ST. LOUIS -- The arrests this week of a Little League coach, a registered nurse and a teacher during the largest coordinated raids on dogfighting in U.S. history confirm the shadowy blood sport is alive and well despite tough laws across the country.
More than 400 dogs, including some about to give birth to puppies, were rescued in the raids by federal, state and local authorities Wednesday and Thursday in six states: Missouri, Illinois, Texas, Oklahoma, Iowa and Mississippi, officials said.
Federal prosecutors in several states announced indictments accusing 26 people of cruelties that included shooting dogs when they didn't fight well, then throwing their carcasses into a river or burning them in a barrel.
The sport, often carried out in back-alley garages or rural barns, has come under renewed scrutiny after NFL star Michael Vick was sentenced to 23 months in prison after his 2007 dogfighting conviction. Dogfighting is a felony in all 50 states, and in recent years, the federal government made it a felony to train, possess or fight dogs.
But that hasn't stopped people from participating in the sport. Wayne Pacelle, president and CEO of the Humane Society of the United States, said the public can "definitely expect more" arrests and raids, because "dogfighting remains a distressingly widespread activity."

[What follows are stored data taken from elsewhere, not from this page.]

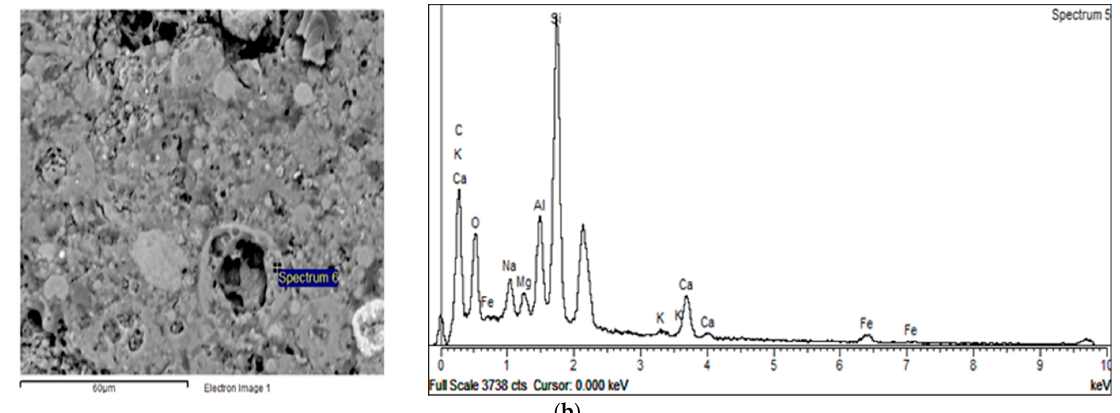
Figure 9. BSE ‐ EDS analyses of the VC 120 sample; ( a ) dissolved part of a parent fly ash particle and ( b ) particle shell richer in Al.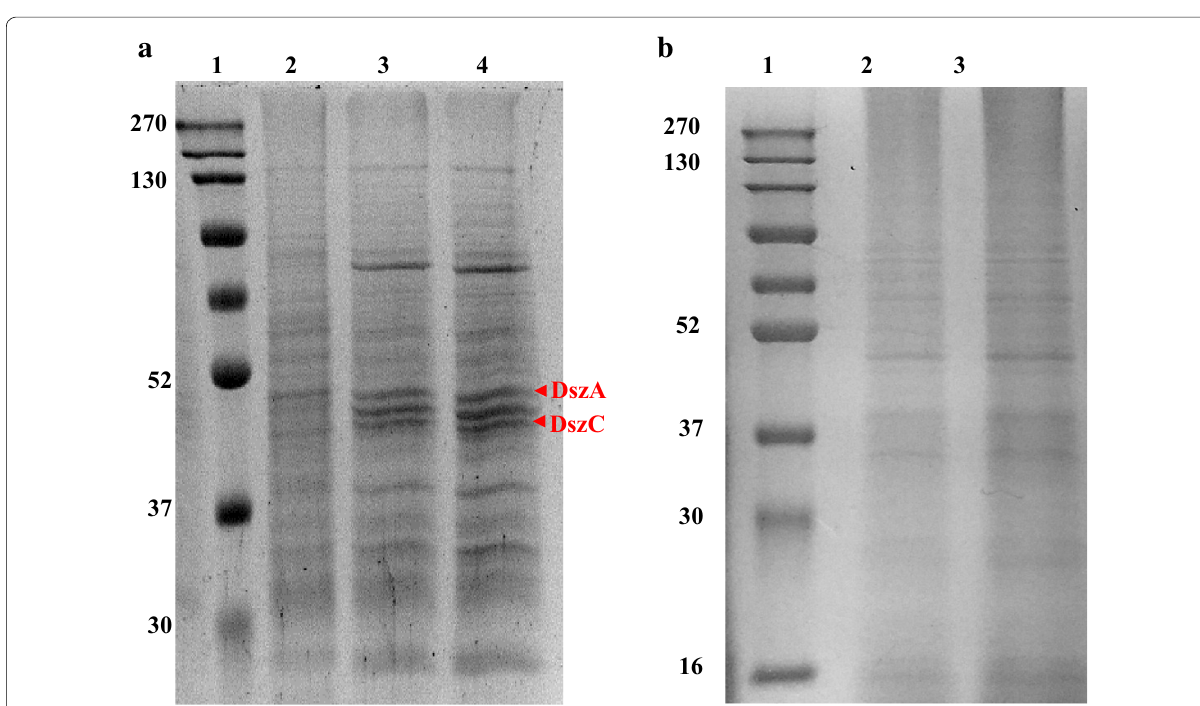
Fig. 7 a A 12% SDS-PAGE gel showing expression of Dsz proteins (DszA ~ 52 kDa, DszC ~ 45 kDa) in presence of the TetR family protein when the cells are grown in DBT containing medium. Lane1: marker, lane2: Wild type Gordonia (sonicated supernatant), lane3: Gordonia transformed with the TetR family protein uninduced (sonicated supernatant), lane4: Gordonia transformed with the TetR family protein induced (sonicated supernatant). The proteins were identified by MALDI-ToF. b A 12% SDS-PAGE gel showing the expression of Dsz proteins when cells are grown in DBT containing medium. Lane1: marker, lane2: Wild type Gordonia (sonicated supernatant) when induced with IPTG at Day 0, lane 3: Wild type Gordonia (sonicated supernatant) when induced at OD 600 is 0.5. Induction of the dsz enzymes are not observed in absence of the TetR family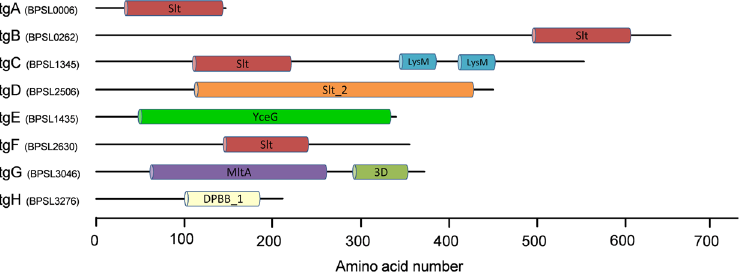
Figure 1. Schematic representation of predicted Ltgs in B . pseudomallei K96243. Key domains are highlighted and were identified using Pfam database and Interpro. Slt; Pfam PF01464, LysM; Pfam PF01476, Slt_2; Pfam PF13406, MltA; Pfam PF03562, 3D; Pfam PF06725, DPBB_1; Pfam PF03330, YceG; Pfam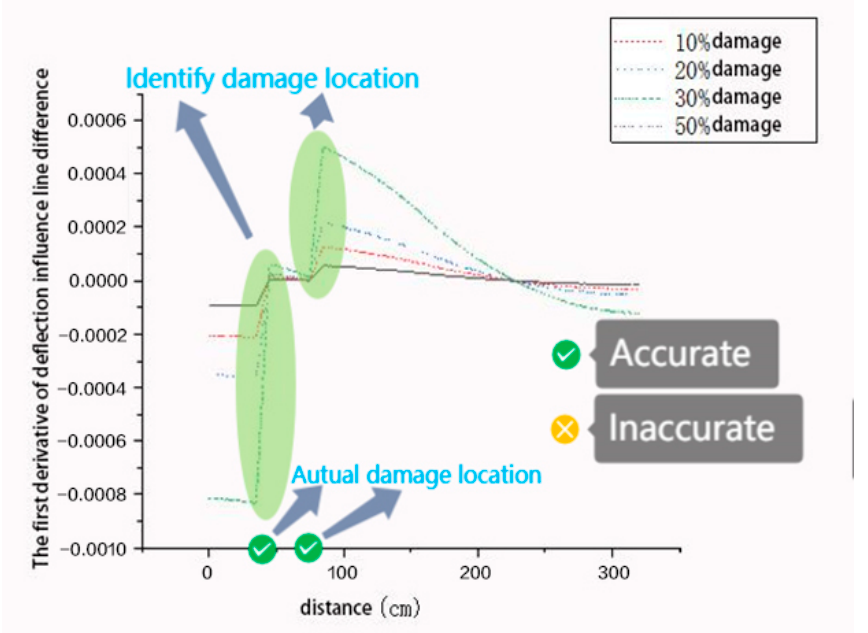
Figure 19. The 1st derivative of deflection influences line difference at 1/4 determining point of the 1st span under work condition 1 (2-5).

Cris Bottcher, a 48-year-old registered nurse at a community hospital in Bethany, Mo., was arrested Wednesday in western Missouri and accused of shooting underperforming dogs and putting their carcasses in plastic containers outside a garage, according to a federal indictment.
Six others were also arrested in that raid including Rick Hihath, a 55-year-old physical education teacher at a state school for the severely disabled, who is accused of working and promoting fights at Bottcher's farm, the indictment said.
The Missouri men, who were in custody Thursday, are due in court today, said Don Ledford, a spokesman at the U.S. Attorney's office in Kansas City, Mo. Their court-appointed attorneys did not return calls, and people who answered the phones at their homes declined to comment.
Randall Lockwood, an animal behaviorist working with some of the rescued dogs in a St. Louis shelter, said the arrests illustrate dogfighting's prevalence in America.
"It's a very long battle, and the battle will continue as long as people cause suffering and death for financial gain and amusement," said Lockwood, of the American Society for the Prevention of Cruelty to Animals.
Authorities are guarding the condition of the dogs because of the pending criminal trials. The Humane Society of Missouri said it is housing most of them -- 378 rescued in Missouri and Illinois -- at its emergency shelter in St. Louis. Humane groups in Texas, Oklahoma, Mississippi and Iowa are taking care of another 75 to 100 dogs, the Missouri group said.
"They seem to be very glad to be here," said Janell Matthies with United Animal Nations, a California not-for-profit rescue group assisting in the dogs' medical triage.
"We're seeing a lot of tail wags," she added.